Can someone in CA sign up to take on-line courses from a university in FL? Of course! Will it beg the question of residency? Of course! If you have been in CA for many years and paid OOS rates to take those online courses, of course there there will be no issue when they look into it. If you show 2-3 years of courses from a FL school, all from an in-state FL address, the last of which is when you claim to have been a resident of CA, will there be a problem? You seem to know the answer to that, so go ahead and act on it. Good luck! I hope you are right (who knows, maybe you are?). Some people are less risk-averse than others. You know that it goes against the spirit of the law, as well as the letter of the law, but maybe the administrative clerks will overlook it. That kind of thing happens all the time.

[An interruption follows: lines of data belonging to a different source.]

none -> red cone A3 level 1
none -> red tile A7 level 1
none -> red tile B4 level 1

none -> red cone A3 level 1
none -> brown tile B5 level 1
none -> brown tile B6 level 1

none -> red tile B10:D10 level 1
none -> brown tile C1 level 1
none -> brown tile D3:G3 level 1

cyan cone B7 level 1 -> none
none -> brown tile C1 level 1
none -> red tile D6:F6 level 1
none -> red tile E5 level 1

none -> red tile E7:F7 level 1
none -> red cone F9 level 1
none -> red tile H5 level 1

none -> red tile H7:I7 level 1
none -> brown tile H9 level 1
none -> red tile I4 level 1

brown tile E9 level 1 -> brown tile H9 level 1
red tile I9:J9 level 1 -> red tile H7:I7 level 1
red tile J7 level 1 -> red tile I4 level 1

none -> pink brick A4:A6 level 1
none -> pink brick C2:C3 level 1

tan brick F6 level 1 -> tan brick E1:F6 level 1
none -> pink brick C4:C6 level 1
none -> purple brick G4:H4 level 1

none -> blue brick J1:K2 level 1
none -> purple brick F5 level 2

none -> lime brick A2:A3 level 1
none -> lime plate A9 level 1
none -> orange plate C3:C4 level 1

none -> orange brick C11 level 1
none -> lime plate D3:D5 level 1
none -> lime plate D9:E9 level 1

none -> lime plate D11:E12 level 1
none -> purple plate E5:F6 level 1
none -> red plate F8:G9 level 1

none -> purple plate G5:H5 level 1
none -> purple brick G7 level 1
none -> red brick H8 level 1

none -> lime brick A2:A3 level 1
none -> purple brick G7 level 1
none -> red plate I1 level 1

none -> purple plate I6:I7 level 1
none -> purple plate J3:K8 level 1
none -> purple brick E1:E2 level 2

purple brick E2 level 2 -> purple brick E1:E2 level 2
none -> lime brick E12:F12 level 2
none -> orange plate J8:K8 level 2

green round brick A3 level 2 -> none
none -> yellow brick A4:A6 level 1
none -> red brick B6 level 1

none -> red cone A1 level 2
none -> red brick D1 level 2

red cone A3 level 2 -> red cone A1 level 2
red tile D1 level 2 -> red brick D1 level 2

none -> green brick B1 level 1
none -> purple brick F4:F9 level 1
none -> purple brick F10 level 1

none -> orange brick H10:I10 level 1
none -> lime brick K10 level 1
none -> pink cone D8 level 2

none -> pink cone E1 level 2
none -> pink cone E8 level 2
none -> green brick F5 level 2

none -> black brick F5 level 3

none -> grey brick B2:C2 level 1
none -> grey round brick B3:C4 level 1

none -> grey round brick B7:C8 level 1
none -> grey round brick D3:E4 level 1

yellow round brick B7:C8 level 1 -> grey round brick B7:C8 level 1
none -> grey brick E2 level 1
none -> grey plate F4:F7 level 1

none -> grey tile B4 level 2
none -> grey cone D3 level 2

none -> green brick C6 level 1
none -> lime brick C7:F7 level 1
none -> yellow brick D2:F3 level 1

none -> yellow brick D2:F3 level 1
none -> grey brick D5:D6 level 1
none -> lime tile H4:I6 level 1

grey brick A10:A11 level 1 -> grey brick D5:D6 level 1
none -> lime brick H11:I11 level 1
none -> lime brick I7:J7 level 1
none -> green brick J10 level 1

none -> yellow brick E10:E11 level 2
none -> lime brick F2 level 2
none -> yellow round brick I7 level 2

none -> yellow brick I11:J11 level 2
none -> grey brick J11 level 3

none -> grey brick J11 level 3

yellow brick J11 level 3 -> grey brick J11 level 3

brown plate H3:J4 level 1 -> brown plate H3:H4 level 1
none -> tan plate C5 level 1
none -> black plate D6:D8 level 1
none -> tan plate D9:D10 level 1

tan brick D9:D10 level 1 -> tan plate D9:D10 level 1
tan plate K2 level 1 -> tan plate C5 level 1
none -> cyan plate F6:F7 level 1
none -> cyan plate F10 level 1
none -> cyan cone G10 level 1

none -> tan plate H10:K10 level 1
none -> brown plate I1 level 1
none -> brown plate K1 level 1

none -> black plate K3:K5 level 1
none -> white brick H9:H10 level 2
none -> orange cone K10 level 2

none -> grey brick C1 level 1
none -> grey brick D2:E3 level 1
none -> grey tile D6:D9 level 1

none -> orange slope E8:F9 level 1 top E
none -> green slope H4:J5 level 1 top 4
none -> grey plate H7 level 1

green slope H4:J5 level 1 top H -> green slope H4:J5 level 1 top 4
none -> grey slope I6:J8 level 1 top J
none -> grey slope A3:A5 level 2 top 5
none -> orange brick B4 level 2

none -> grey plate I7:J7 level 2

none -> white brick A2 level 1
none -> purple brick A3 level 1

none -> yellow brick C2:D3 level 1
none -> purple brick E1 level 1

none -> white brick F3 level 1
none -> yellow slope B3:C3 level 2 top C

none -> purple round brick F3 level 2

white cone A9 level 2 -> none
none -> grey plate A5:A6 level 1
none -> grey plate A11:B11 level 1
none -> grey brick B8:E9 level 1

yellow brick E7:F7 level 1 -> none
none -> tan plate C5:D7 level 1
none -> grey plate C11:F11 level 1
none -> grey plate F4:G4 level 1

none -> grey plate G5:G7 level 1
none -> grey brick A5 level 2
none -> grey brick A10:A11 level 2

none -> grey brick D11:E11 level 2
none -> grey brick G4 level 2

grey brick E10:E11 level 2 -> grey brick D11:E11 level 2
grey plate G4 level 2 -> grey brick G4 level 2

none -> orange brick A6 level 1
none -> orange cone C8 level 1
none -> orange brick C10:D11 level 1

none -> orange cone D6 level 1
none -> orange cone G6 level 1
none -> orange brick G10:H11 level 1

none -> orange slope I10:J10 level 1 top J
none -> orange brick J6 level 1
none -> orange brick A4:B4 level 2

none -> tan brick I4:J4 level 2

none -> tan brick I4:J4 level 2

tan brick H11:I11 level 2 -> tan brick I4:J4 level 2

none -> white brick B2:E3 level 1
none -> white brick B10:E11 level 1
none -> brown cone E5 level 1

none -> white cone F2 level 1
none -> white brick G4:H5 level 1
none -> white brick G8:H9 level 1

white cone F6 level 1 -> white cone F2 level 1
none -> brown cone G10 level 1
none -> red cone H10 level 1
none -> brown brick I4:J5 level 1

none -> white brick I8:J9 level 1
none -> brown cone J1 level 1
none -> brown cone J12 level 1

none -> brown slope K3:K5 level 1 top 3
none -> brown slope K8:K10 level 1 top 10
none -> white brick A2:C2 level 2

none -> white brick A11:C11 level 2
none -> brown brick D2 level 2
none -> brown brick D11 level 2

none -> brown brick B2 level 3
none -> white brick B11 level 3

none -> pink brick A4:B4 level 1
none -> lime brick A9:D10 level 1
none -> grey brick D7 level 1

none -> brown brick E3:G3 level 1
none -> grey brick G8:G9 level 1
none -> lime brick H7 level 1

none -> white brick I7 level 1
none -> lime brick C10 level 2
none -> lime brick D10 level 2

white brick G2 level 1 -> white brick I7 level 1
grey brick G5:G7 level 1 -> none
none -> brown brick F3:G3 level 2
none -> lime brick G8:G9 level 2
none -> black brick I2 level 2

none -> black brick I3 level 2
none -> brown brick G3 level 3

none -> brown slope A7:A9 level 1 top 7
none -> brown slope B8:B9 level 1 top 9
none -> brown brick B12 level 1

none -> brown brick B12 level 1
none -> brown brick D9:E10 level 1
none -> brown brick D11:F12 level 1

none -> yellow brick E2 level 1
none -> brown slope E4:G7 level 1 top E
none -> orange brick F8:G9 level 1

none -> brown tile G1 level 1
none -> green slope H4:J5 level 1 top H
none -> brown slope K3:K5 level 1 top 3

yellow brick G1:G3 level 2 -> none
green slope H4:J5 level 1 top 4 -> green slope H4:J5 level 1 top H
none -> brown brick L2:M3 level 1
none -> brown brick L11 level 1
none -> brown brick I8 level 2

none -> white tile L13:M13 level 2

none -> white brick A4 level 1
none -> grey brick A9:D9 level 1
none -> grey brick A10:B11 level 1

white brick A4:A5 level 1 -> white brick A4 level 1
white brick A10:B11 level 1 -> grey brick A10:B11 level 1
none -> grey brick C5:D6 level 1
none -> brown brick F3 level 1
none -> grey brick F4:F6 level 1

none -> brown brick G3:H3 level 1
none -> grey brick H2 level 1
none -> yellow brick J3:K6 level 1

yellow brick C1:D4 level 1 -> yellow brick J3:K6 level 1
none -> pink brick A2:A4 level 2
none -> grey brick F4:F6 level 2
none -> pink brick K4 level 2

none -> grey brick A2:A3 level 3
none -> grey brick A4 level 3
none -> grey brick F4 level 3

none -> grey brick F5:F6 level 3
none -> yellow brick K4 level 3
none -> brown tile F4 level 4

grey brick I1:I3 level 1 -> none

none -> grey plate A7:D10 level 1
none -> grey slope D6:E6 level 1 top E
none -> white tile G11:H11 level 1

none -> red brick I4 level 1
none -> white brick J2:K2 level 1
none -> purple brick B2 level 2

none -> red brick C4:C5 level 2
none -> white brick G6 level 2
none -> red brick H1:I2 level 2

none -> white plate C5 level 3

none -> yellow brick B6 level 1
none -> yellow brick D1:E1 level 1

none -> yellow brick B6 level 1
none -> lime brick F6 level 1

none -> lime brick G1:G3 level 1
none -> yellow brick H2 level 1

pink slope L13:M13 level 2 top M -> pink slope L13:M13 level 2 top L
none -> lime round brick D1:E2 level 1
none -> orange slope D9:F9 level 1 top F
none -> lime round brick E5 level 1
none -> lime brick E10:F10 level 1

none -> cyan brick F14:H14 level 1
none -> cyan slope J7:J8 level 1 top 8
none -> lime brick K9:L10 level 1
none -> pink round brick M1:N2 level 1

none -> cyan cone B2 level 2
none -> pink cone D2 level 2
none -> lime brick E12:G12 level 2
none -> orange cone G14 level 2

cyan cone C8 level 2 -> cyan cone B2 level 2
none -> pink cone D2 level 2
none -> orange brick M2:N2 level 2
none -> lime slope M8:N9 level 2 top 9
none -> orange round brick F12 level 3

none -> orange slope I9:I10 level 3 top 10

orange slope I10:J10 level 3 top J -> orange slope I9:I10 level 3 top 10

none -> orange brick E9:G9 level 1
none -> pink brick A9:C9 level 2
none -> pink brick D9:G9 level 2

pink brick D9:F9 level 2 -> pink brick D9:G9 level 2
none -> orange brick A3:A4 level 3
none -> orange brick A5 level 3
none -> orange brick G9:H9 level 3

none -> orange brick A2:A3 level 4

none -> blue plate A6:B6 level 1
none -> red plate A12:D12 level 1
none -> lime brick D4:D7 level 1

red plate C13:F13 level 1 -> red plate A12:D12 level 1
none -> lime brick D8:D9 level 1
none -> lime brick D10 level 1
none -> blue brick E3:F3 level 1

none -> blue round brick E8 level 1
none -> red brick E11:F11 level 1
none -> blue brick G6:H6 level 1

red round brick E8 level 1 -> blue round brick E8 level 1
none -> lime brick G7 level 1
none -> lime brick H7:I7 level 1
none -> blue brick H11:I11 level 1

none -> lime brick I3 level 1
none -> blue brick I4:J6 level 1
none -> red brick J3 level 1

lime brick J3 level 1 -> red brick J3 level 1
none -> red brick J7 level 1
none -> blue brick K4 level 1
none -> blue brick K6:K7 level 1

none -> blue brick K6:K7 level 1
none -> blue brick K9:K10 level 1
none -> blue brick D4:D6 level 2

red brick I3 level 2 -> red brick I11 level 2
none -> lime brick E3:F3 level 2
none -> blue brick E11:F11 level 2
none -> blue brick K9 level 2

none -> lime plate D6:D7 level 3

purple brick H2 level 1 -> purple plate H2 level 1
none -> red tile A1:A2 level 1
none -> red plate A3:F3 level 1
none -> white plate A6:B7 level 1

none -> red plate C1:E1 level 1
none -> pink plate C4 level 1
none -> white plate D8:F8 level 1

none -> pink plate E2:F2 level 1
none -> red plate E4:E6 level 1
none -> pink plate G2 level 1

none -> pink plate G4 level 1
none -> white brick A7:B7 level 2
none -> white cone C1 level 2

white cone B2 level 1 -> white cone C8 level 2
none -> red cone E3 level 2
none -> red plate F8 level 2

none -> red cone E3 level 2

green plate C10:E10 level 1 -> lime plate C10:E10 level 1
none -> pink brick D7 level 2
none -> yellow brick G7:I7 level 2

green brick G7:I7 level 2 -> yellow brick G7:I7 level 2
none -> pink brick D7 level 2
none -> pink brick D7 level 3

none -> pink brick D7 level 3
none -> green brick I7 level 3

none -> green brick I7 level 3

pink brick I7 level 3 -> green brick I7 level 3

Transferring the credits and gaining acceptance to CSULB, Cal Poly SLO, SDSU, and a few others is known to be challenging for ANYONE. Other CSUs are less impacted.

With the budget issues, funding of UCs and CSUs have been front-page news monthly (if not weekly) over the past couple of years. Do a search of any major CA newspaper (e.g. LA Times)- it LITERALLY has been front-page news. It is a very hot issue right now. In addition, they lowered the percentage of HS graduates they are accepting this year. The Beach is an impacted school. They are not looking for reasons to accept people at low tuition rates; quite the opposite- they are scouring for every available cent.

“employees have no accountability for these answers” She is the residency specialist for the school how is she going to be incorrect? thats her job to know these things. I don’t know how this will play out because it is difficult but not impossible, theres always ways to get around things. As far as transfering my grades, Ill make sure to match the same classes I have already completed most of what they ask for. While in Cal Ill just visit the universities in person to see what my best options are for now CSULB sounds good.

When we visited LB they told us they received, 80K applications, and that was in 2013.

They are very selective and are difficult to gain entry; they are also an impacted school, and their priority goes to California taxpayers because there is a lot of pressure on the CSU’s to serve the constituents first.

You plan on taking classes with a linked Florida address to get around paying California tuition. What a sneak! We pay hundreds of thousands of dollars in California taxes for our students, not for gamers who try to game the system.

Your concept of getting “around things” sounds criminal. You will get caught.
At SDSU, when we spoke to staff, we got different answers on different days from the same people, multiple times about a question we had.

The correct information is listed on the CSU website. Everything goes through that first; not through some conversation with a state employee because- California triple checks everything having to do with keeping the money. They will eventually catch up with you and will hold your registration and then they get nasty: they hold your diploma.

It’s tricky…I was a CA resident prior (born and raised), so had no issue establishing when I started at a UC. However, my parents ended up moving out of state, so I lost their home address in CA. By that point though, I had had a CA DL for several years, and was independently living in the state long enough that it wasn’t an issue.

lol criminal thats funny I was hoping that would be possible i had no criminal intent. You are over sensitive and I was simply looking for ways to make this work for me best obviously if its illegal or i can’t then i won’t. They said i couldn’t do that so ill just take the remaining classes and pay out of state.

and I would also be a taxpayer

Your idea of getting into CSULB should be reconsidered. The acceptance rates you read about are misleading. CSULB is part of the Long Beach College Promise, which is a program that guarantees all grads from Long Beach high schools will be accepted with minimal requirements and guarantees transfers from Long Beach City College. This means that the acceptance rate for those who do not graduate from a LB high school is low. It is also one of the most popular CSUs do to location so they can be choosy in who they accept. It actually is a difficult college to gain admission to.